GOAL OF THE EXERCISE>
Copy every line of the records below that holds the word "thumb".

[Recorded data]

[Start of section]

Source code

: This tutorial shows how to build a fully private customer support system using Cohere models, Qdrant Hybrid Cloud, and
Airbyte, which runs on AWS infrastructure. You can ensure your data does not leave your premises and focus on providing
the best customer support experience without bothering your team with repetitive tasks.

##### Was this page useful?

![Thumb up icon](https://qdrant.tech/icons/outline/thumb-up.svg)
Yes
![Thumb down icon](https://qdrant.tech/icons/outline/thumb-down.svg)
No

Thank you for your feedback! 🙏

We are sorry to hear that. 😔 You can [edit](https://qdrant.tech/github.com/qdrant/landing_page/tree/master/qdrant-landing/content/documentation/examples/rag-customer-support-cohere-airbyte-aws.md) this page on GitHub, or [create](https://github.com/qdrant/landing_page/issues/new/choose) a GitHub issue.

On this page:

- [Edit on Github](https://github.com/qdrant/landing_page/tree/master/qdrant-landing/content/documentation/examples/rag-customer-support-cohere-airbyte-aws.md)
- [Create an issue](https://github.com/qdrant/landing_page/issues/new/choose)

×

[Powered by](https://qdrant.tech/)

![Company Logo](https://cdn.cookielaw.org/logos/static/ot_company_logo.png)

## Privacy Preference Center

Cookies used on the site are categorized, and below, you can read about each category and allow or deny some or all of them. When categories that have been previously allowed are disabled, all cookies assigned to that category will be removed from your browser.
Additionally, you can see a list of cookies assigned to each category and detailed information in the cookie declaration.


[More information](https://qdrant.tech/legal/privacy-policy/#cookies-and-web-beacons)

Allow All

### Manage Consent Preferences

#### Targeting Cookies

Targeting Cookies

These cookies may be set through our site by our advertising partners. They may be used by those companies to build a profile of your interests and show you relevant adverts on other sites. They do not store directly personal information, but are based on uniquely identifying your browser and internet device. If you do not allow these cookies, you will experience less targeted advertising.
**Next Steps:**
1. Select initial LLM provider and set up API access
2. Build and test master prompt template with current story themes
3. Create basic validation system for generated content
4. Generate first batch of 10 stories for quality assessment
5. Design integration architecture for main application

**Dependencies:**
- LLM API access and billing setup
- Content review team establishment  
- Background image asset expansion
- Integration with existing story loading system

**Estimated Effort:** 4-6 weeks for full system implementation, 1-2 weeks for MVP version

[End of section]
[Start of section]

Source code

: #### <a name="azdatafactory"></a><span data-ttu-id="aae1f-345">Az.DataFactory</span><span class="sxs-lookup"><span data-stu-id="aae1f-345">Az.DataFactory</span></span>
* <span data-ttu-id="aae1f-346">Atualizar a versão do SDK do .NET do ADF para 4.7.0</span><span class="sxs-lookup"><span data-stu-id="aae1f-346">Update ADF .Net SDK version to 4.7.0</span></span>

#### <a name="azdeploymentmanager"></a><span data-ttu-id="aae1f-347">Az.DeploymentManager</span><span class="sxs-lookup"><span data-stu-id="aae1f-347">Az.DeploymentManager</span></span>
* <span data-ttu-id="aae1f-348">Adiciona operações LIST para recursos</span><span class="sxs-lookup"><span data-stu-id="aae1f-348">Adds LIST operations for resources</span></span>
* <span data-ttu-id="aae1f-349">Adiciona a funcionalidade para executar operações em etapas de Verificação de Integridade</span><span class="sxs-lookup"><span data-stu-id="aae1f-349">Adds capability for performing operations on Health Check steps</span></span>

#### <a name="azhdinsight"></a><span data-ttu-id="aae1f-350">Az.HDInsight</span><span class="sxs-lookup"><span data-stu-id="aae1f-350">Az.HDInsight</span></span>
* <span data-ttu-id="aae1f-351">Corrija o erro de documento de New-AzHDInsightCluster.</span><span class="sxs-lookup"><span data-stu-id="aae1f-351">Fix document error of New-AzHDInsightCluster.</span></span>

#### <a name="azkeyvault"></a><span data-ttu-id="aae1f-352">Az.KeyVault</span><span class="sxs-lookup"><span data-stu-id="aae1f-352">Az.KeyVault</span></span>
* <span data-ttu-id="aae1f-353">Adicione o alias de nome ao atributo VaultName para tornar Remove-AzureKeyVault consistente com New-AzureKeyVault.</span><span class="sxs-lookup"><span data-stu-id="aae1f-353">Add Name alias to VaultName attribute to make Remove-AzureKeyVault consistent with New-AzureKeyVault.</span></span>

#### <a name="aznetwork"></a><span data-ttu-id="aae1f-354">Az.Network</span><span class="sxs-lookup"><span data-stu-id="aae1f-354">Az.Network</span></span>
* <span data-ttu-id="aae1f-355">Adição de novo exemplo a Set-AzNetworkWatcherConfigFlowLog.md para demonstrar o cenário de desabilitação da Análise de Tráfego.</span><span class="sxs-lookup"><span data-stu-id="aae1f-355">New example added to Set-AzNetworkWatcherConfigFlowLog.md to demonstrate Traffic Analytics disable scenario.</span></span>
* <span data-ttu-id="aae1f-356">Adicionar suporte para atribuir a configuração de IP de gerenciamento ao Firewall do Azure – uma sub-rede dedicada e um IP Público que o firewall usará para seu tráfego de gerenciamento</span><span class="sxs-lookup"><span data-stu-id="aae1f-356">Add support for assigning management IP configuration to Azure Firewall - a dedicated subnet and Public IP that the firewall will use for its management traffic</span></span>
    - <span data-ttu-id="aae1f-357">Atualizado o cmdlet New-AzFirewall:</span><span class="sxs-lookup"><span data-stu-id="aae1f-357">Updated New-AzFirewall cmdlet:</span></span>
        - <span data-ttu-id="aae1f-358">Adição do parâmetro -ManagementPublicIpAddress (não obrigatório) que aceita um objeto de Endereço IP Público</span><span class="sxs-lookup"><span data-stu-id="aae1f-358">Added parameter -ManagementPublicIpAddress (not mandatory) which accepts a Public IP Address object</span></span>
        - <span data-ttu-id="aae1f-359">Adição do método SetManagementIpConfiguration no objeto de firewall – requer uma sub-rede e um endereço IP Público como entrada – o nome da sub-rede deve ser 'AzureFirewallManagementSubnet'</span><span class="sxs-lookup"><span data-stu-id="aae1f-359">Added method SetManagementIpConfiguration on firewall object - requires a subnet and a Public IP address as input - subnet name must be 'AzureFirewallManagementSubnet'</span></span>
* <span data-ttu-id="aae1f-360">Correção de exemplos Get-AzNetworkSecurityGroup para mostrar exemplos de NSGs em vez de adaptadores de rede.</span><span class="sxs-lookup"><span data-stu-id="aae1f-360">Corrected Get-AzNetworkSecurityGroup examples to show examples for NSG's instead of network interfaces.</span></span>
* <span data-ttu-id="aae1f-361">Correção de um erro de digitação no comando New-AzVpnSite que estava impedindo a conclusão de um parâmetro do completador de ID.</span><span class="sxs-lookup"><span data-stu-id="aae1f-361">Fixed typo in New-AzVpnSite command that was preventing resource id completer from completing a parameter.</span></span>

[End of section]
[Start of section]

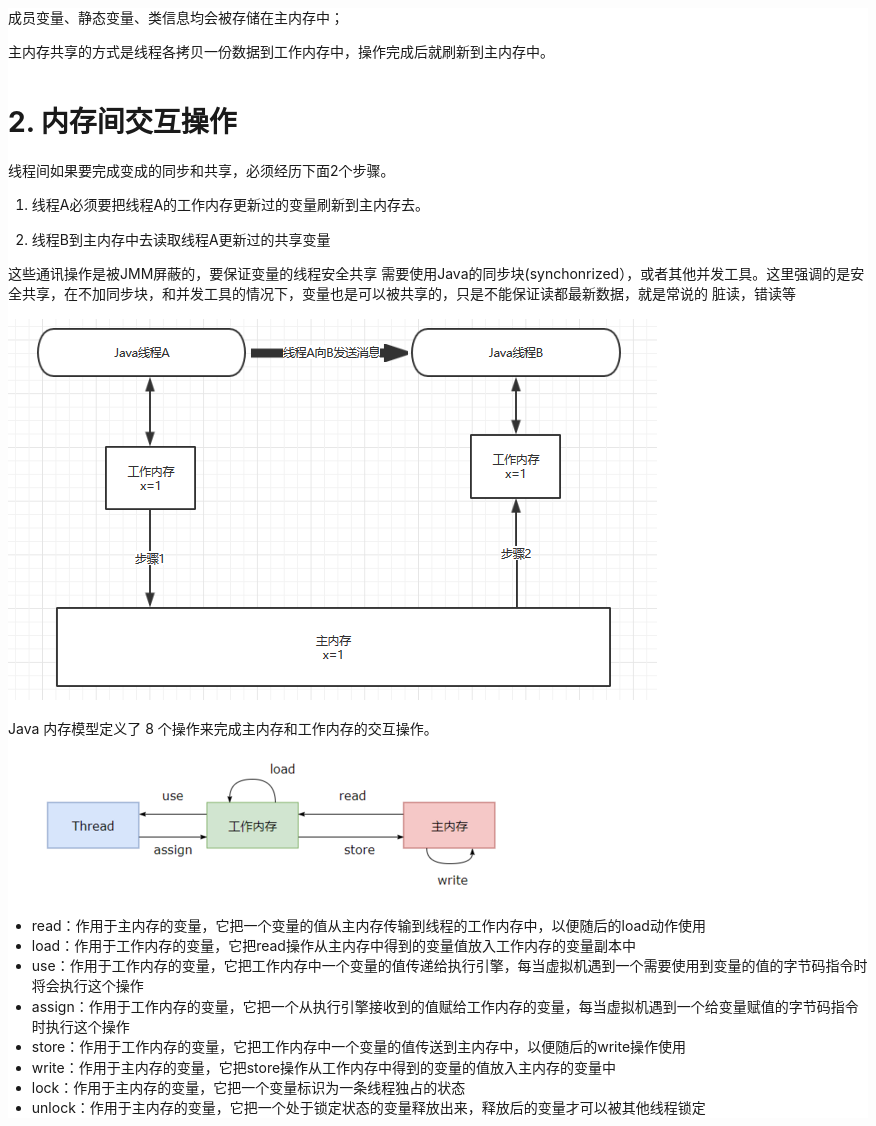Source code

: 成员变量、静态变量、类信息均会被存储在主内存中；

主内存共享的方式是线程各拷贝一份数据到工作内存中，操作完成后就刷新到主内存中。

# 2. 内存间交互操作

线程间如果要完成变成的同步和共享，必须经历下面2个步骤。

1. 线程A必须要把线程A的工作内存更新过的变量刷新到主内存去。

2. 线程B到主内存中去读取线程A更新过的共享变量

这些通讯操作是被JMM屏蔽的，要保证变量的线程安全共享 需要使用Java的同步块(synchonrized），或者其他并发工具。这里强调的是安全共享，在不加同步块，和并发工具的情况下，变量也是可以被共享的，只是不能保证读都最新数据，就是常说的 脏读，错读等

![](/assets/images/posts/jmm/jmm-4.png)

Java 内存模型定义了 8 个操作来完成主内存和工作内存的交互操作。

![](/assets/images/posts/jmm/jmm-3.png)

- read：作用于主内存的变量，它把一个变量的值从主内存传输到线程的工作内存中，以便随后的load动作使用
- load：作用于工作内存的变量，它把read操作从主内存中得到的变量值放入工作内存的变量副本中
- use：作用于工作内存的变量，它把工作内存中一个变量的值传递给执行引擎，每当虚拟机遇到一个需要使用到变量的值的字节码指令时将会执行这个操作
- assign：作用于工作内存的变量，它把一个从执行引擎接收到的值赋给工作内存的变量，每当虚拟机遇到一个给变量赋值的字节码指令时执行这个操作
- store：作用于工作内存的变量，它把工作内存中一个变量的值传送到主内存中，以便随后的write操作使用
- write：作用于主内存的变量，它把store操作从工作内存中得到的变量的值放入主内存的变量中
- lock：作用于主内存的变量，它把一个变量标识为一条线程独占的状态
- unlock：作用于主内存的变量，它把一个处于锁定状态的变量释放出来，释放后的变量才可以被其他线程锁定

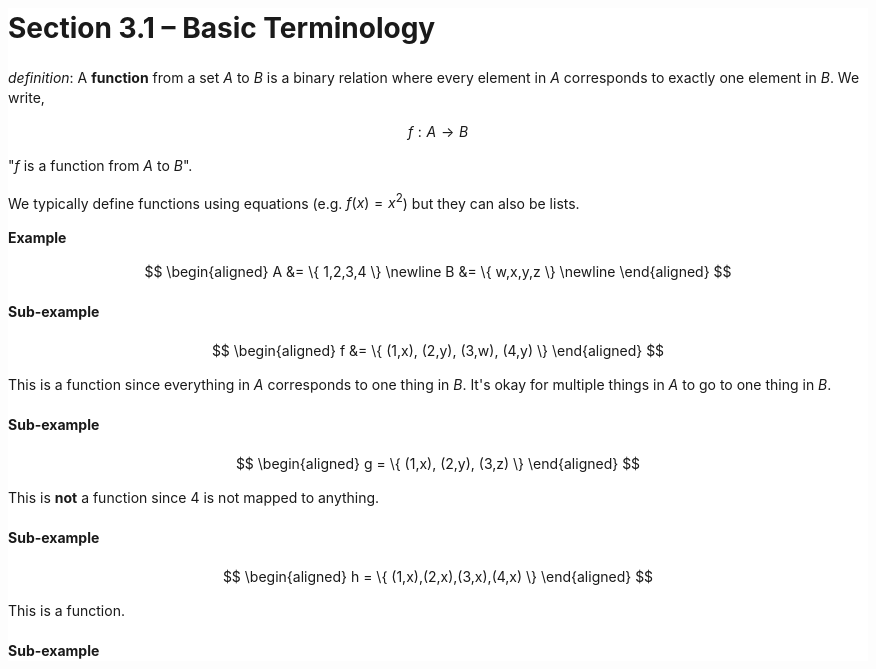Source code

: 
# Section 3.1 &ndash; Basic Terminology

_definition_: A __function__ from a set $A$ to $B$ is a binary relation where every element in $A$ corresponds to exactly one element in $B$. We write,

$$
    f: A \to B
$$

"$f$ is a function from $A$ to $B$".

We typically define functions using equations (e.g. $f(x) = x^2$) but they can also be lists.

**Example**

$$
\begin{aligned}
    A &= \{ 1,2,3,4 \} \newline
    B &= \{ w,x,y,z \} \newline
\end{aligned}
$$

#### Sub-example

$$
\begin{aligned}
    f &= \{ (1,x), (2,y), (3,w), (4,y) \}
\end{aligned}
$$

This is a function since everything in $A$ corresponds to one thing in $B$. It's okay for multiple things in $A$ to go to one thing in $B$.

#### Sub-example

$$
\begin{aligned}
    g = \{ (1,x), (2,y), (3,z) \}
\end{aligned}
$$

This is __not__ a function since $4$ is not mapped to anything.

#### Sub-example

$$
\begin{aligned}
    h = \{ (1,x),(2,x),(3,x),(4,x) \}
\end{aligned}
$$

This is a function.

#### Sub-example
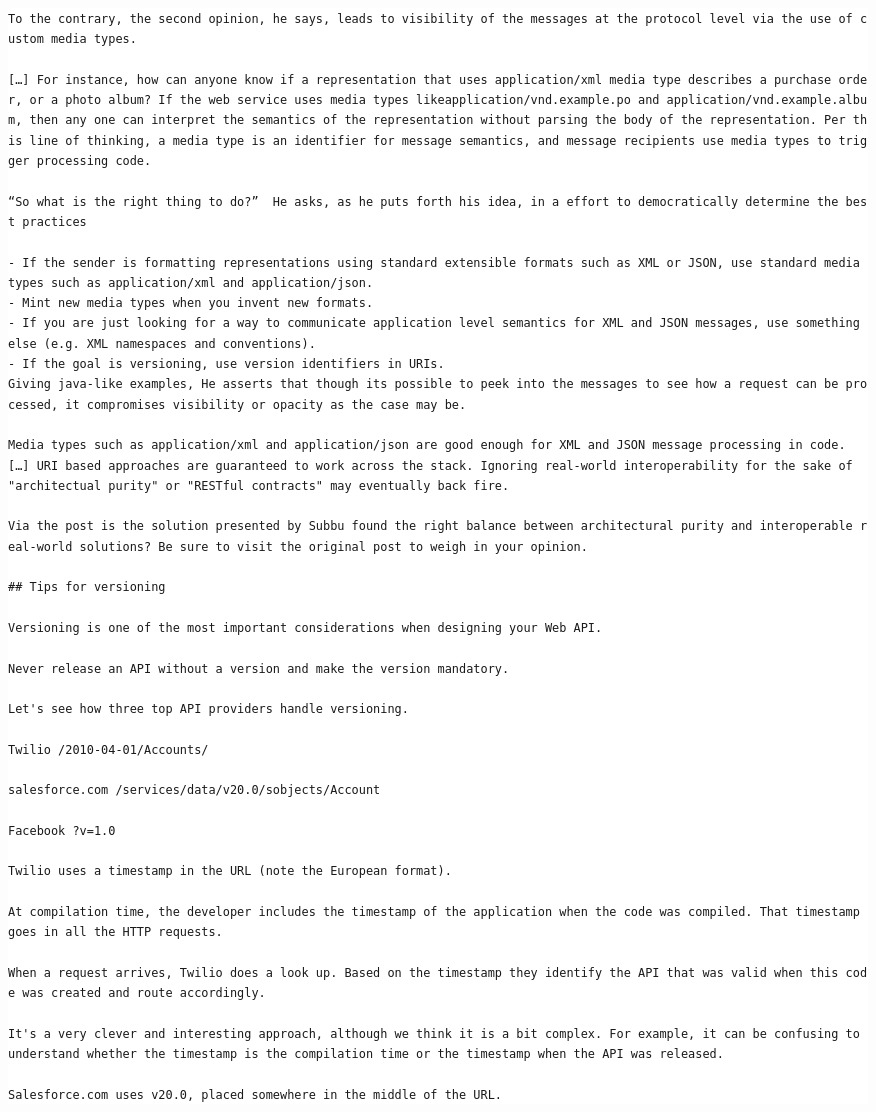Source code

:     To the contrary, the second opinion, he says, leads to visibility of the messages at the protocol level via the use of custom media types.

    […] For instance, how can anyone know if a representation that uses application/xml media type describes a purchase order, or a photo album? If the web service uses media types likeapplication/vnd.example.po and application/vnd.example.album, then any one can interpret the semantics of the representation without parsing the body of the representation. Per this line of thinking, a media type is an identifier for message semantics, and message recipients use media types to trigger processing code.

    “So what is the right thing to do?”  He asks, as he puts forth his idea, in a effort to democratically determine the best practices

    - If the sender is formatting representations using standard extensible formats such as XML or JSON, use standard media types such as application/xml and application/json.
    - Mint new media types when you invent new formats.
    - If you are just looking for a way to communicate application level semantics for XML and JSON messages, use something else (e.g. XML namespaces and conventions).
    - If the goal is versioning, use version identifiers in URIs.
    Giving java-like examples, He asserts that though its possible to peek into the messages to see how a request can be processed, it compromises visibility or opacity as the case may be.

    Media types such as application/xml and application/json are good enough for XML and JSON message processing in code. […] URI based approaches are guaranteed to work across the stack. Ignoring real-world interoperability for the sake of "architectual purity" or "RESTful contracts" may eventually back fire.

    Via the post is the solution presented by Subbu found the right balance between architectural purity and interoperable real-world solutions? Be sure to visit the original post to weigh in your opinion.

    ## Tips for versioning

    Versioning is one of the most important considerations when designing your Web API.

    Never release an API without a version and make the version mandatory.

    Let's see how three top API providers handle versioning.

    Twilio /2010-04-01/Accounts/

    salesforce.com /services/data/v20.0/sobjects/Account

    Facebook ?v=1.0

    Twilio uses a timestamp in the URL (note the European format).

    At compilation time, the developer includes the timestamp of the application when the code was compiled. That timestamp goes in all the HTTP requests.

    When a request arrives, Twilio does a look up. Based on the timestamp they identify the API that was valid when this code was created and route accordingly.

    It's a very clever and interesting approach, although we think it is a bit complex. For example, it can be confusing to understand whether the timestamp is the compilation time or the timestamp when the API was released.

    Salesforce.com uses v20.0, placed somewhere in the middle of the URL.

[End of section]

ANSWER AREA>
![Thumb up icon](https://qdrant.tech/icons/outline/thumb-up.svg)
![Thumb down icon](https://qdrant.tech/icons/outline/thumb-down.svg)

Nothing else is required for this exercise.